→ **TASK**
Each record needs to be retyped exactly, though its pictures should not appear.

***** PROVIDED INFORMATION *****

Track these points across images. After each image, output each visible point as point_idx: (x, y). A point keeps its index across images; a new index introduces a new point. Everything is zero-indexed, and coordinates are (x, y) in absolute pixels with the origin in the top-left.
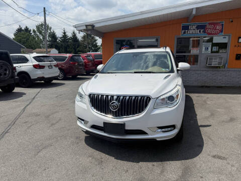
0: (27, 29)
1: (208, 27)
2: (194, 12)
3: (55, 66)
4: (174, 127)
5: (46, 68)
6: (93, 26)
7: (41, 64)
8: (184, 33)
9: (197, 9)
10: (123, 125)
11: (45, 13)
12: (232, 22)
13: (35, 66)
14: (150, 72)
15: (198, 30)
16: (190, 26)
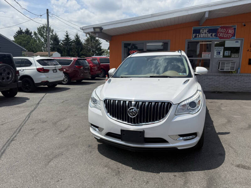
0: (27, 32)
1: (219, 30)
2: (207, 16)
3: (59, 69)
4: (195, 134)
5: (51, 72)
6: (101, 29)
7: (45, 67)
8: (196, 36)
9: (210, 12)
10: (142, 133)
11: (48, 15)
12: (245, 25)
13: (39, 70)
14: (167, 77)
15: (210, 34)
16: (201, 30)
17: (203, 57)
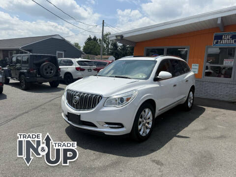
0: (95, 39)
2: (219, 22)
3: (94, 69)
5: (86, 71)
6: (122, 36)
7: (82, 67)
8: (217, 43)
10: (79, 116)
13: (77, 69)
15: (234, 40)
16: (223, 36)
17: (224, 64)
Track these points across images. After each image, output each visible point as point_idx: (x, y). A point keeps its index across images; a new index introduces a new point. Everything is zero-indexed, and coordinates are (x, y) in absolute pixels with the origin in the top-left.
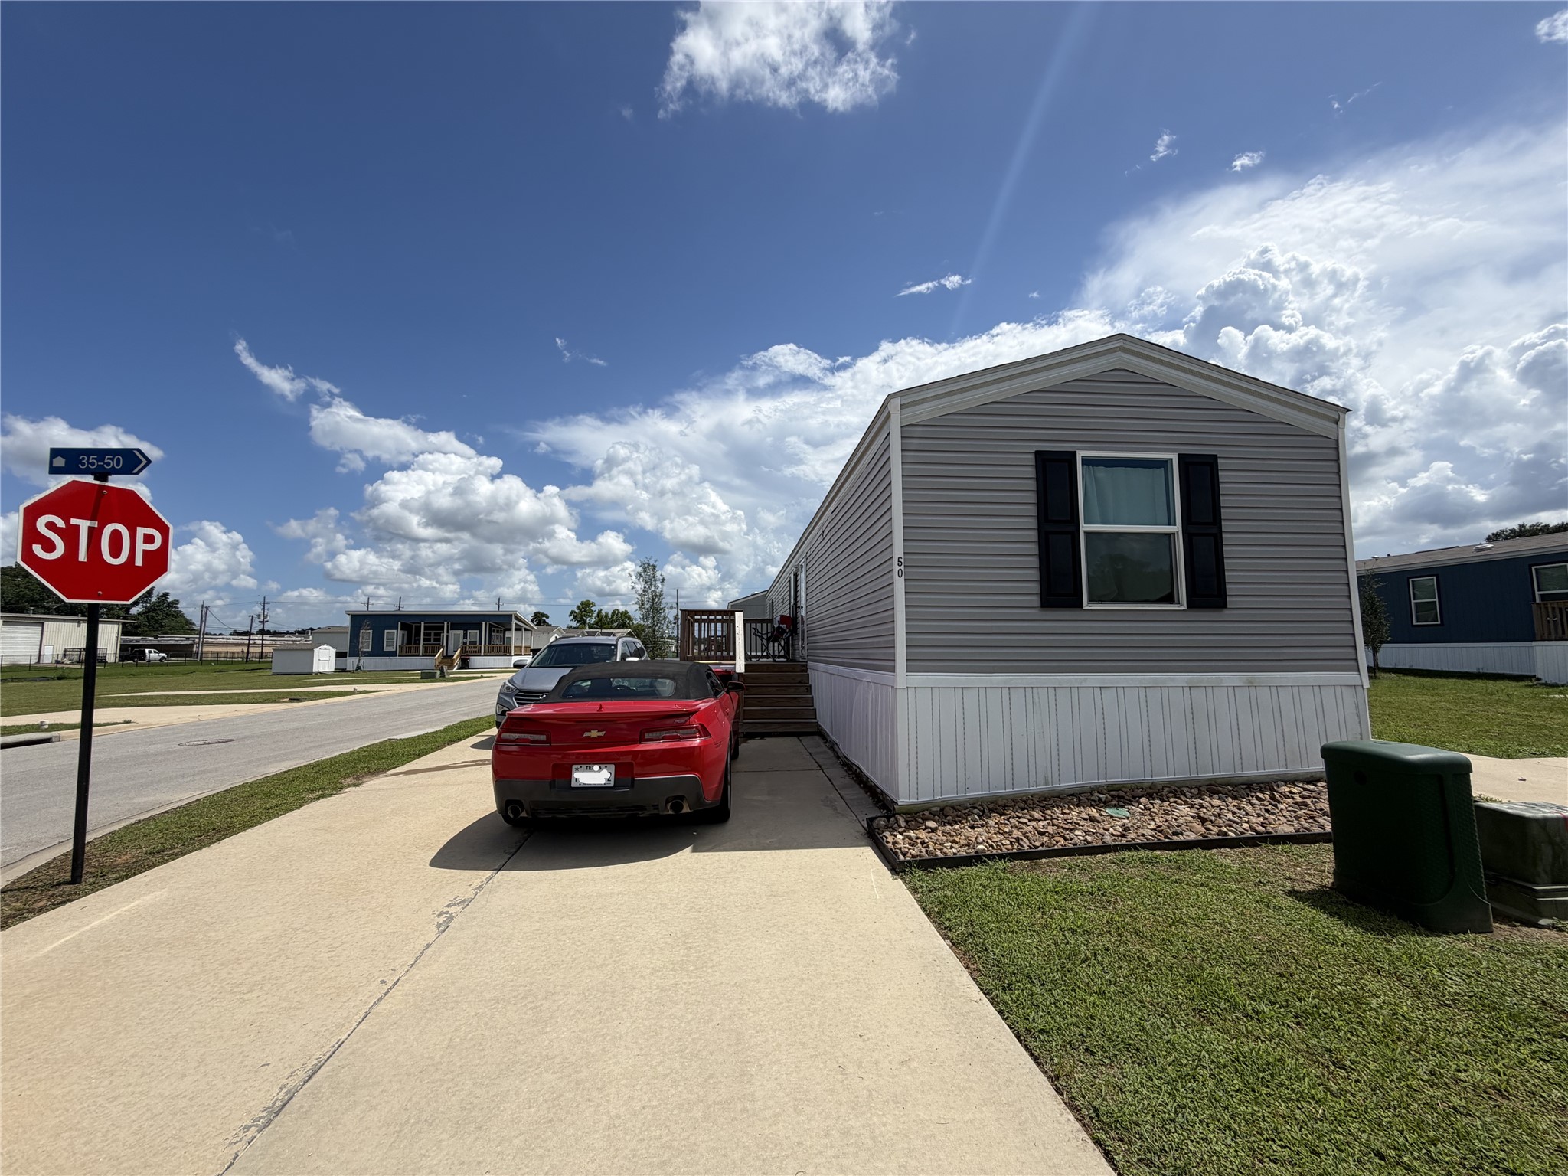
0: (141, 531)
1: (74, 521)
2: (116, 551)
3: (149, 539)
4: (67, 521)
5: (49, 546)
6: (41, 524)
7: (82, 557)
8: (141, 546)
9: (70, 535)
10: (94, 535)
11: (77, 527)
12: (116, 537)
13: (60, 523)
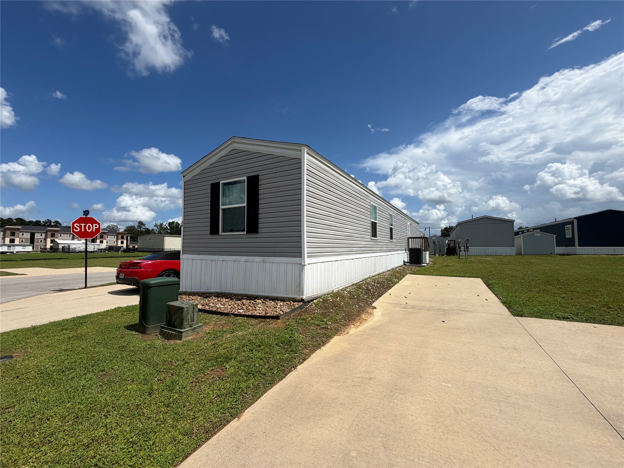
0: (94, 225)
1: (81, 224)
2: (89, 229)
3: (96, 226)
4: (80, 224)
5: (77, 229)
6: (75, 225)
7: (83, 230)
8: (94, 228)
9: (80, 227)
10: (85, 227)
11: (82, 225)
12: (89, 226)
13: (78, 225)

*****

→ **YOUR SOLUTION**
Track these points across images. After each image, output each visible point as point_idx: (x, y). A point keeps its index across images; a new index introduces a new point. Everything is zero-indexed, and coordinates are (x, y) in absolute pixels with the origin in the top-left.
0: (27, 29)
1: (208, 27)
2: (194, 12)
3: (55, 66)
4: (174, 127)
5: (46, 68)
6: (93, 26)
7: (41, 64)
8: (184, 33)
9: (197, 9)
10: (123, 125)
11: (45, 13)
12: (232, 22)
13: (35, 66)
14: (150, 72)
15: (198, 30)
16: (190, 26)
0: (27, 32)
1: (219, 30)
2: (207, 16)
3: (59, 69)
4: (195, 134)
5: (51, 72)
6: (101, 29)
7: (45, 67)
8: (196, 36)
9: (210, 12)
10: (142, 133)
11: (48, 15)
12: (245, 25)
13: (39, 70)
14: (167, 77)
15: (210, 34)
16: (201, 30)
17: (203, 57)
0: (95, 39)
2: (219, 22)
3: (94, 69)
5: (86, 71)
6: (122, 36)
7: (82, 67)
8: (217, 43)
10: (79, 116)
13: (77, 69)
15: (234, 40)
16: (223, 36)
17: (224, 64)
Track these points across images. After each image, output each visible point as point_idx: (x, y). A point keeps its index across images; a new index introduces a new point. Everything is zero-indexed, and coordinates are (x, y) in absolute pixels with the origin in the top-left.
0: (141, 531)
1: (74, 521)
2: (116, 551)
3: (149, 539)
4: (67, 521)
5: (49, 546)
6: (41, 524)
7: (82, 557)
8: (141, 546)
9: (70, 535)
10: (94, 535)
11: (77, 527)
12: (116, 537)
13: (60, 523)
0: (94, 225)
1: (81, 224)
2: (89, 229)
3: (96, 226)
4: (80, 224)
5: (77, 229)
6: (75, 225)
7: (83, 230)
8: (94, 228)
9: (80, 227)
10: (85, 227)
11: (82, 225)
12: (89, 226)
13: (78, 225)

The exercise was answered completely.